▸ PAGE EXTRACT
+++

Following Situation:
For several reasons, I want to dual-boot my laptop with Windows 11 and Ubuntu.
I need to set up Windows 11 again, so we can work with a fresh version of Windows 11.

My Laptop: Lenovo ThinkBook 14s Yoga TLS
Windows 11, 500GB SSD, 16GB RAM, Intel Core i7-1165G7 @ 2.80GHz

Questions:

  1. Does it even make sense to Dual-Boot my Laptop with the given Specs?
  2. To make a shared storage, I guess, I need to split my SSD into 3 partitions. One for Win11, one for Ubuntu, and one which both can access (formatted to NTFS?).
    Does that make sense with a 500GB SSD?
    If so, how big do the Win11 and Ubuntu Partitions have to be?
    Is there a better solution to share files between both OS? (I want to access all files in documents on both OS)
  3. Which Ubuntu version should I use? 22.10 or 22.04. LTS??
  4. Is there a good guideline for beginners to achieve both, i.e. Dual-Boot and shared storage or can anyone guide me through it?

Thank you very much in advance :)

  • #1 It's up to you. #2 Yes, it's the recommended way. "How big" is to each user to decide, you're asking for opinions and that's off-topic here. Of course, you should give the recommended minimum size for each, at least. #3 Again, opinion and it's up to you. 22.04 is LTS (5 years of support); 22.10 isn't. #4 Sure, you could've search right here: https://askubuntu.com/questions/221835/how-do-i-install-ubuntu-alongside-a-pre-installed-windows-with-uefi – ChanganAuto Dec 14 '22 at 10:31

1 Answers1

2

Does it even make sense to Dual-Boot my Laptop with given Specs?

The specs are good.

+++

▸ SOURCE INFORMATION

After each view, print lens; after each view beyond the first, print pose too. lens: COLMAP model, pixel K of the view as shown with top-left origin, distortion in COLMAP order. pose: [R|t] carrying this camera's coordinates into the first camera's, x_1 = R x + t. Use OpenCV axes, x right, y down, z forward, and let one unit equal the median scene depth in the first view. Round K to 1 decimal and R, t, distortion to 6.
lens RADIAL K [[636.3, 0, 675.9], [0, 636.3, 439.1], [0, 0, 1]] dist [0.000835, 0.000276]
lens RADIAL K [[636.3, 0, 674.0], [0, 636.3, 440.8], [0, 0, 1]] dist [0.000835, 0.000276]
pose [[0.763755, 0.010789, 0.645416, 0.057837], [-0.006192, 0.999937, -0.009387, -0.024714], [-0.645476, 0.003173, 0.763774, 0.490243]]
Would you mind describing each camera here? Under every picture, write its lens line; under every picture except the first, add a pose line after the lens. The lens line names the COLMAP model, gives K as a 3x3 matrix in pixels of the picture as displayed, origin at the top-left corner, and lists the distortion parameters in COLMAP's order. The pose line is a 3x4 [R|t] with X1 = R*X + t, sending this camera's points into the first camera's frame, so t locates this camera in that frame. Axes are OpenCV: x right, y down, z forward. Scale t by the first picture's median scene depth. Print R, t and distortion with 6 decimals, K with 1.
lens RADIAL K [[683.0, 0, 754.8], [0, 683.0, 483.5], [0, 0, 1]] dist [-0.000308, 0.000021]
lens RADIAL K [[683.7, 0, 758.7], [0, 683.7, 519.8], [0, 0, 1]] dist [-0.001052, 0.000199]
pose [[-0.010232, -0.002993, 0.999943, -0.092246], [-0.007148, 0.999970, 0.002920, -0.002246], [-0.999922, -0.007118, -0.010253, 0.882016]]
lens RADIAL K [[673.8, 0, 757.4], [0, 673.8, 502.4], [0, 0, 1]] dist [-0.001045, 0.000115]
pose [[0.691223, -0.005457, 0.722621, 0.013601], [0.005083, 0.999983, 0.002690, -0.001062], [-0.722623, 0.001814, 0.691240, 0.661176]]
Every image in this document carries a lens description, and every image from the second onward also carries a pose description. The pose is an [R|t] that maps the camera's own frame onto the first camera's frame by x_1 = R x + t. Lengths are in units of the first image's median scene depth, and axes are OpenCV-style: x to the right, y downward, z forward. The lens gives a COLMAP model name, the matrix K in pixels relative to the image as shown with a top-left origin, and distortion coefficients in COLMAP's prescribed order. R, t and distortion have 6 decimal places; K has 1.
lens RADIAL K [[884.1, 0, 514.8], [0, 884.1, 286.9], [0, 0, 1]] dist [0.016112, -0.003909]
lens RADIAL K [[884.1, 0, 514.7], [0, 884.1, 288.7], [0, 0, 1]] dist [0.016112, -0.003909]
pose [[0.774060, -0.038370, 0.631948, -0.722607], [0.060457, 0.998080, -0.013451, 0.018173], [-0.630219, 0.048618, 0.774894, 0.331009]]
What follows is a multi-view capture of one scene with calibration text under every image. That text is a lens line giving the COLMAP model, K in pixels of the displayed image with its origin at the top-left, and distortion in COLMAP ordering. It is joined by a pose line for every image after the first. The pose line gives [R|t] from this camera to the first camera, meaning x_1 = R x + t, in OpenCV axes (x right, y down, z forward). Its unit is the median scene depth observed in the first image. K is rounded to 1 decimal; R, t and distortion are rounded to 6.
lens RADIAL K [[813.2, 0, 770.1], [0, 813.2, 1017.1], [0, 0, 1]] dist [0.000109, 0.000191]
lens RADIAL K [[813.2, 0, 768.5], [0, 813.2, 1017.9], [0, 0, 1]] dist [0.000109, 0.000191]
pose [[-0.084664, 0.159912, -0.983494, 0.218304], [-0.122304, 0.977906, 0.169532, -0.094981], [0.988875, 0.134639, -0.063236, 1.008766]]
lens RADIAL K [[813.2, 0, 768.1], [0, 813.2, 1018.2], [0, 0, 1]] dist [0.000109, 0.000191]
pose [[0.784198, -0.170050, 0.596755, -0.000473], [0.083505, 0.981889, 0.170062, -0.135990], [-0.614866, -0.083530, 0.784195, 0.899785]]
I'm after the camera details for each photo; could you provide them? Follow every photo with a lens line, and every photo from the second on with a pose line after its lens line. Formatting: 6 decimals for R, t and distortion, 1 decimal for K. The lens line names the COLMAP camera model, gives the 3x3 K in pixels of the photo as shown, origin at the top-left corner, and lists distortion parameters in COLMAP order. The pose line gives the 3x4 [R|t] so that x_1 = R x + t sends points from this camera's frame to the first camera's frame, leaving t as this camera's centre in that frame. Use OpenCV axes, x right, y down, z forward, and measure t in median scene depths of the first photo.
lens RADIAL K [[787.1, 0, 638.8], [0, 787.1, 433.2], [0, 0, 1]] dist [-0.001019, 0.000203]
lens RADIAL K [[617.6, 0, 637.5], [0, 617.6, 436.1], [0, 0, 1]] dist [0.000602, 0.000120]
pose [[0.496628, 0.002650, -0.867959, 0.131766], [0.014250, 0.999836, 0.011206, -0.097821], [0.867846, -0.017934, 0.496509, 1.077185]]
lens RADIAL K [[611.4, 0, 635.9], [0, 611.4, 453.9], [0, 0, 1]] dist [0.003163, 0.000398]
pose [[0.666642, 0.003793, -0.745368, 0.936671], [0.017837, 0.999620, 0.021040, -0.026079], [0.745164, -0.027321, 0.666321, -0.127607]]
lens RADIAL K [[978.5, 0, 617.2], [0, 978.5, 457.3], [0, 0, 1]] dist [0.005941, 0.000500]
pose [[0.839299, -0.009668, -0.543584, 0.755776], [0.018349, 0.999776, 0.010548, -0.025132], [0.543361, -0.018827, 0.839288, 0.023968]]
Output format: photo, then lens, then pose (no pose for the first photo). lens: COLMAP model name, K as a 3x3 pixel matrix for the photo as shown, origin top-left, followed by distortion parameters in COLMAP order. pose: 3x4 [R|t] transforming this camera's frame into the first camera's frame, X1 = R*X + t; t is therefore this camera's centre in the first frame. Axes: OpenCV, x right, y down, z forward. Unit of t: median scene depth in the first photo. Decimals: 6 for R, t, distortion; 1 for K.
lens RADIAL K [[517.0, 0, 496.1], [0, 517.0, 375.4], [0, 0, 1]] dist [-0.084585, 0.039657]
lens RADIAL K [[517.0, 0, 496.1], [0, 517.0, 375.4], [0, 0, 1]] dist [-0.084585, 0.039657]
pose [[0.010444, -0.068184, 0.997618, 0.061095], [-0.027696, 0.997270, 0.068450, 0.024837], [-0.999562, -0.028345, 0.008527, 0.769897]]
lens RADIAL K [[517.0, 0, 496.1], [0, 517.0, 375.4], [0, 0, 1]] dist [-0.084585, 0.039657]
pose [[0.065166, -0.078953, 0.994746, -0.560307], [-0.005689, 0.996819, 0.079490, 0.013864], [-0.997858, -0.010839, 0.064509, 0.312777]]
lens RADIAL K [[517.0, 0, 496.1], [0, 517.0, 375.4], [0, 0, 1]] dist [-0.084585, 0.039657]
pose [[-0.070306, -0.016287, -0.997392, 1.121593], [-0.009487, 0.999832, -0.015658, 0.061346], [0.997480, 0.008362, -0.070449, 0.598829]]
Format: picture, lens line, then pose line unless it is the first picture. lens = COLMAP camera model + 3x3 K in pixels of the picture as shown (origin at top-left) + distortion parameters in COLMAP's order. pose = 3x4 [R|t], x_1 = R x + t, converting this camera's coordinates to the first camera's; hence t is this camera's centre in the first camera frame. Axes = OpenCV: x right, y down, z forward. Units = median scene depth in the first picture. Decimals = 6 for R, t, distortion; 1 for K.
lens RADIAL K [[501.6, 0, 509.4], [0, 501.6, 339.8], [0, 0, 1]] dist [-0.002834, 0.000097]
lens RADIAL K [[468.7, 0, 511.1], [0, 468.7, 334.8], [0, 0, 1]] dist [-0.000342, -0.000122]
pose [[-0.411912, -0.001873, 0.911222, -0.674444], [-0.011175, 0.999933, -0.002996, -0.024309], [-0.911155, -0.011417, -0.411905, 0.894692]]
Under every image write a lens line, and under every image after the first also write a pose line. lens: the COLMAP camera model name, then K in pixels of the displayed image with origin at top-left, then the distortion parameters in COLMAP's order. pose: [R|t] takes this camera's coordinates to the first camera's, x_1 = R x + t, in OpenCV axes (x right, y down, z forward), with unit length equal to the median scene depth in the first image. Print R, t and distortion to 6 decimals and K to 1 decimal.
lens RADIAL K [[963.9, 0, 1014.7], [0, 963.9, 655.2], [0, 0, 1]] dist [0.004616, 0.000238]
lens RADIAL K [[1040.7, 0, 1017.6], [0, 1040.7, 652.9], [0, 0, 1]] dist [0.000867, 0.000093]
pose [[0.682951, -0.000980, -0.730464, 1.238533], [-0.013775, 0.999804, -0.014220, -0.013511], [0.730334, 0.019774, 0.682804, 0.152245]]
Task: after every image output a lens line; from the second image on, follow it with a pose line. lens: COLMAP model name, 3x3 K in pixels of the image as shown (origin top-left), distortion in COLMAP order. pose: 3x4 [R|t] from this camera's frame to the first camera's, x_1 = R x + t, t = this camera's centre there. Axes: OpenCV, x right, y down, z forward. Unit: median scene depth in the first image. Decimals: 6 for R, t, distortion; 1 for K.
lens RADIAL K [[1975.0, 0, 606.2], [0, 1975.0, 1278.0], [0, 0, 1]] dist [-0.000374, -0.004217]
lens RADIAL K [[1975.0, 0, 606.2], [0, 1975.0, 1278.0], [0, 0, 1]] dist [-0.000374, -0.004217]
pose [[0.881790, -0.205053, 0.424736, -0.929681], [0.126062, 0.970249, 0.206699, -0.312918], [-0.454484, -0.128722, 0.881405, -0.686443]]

+++

▸ PROBLEM REQUIREMENTS
Copy the dual-boot thread starting at "4. Is there" and ending at "specs are good.", replacing "recommended way" with "suggested approach". Work only from the dual-boot thread itself.

▸ RESULT OF THIS EXERCISE
4. Is there a good guideline for beginners to achieve both, i.e. Dual-Boot and shared storage or can anyone guide me through it?

Thank you very much in advance :)

  • #1 It's up to you. #2 Yes, it's the suggested approach. "How big" is to each user to decide, you're asking for opinions and that's off-topic here. Of course, you should give the recommended minimum size for each, at least. #3 Again, opinion and it's up to you. 22.04 is LTS (5 years of support); 22.10 isn't. #4 Sure, you could've search right here: https://askubuntu.com/questions/221835/how-do-i-install-ubuntu-alongside-a-pre-installed-windows-with-uefi – ChanganAuto Dec 14 '22 at 10:31

1 Answers1

2

Does it even make sense to Dual-Boot my Laptop with given Specs?

The specs are good.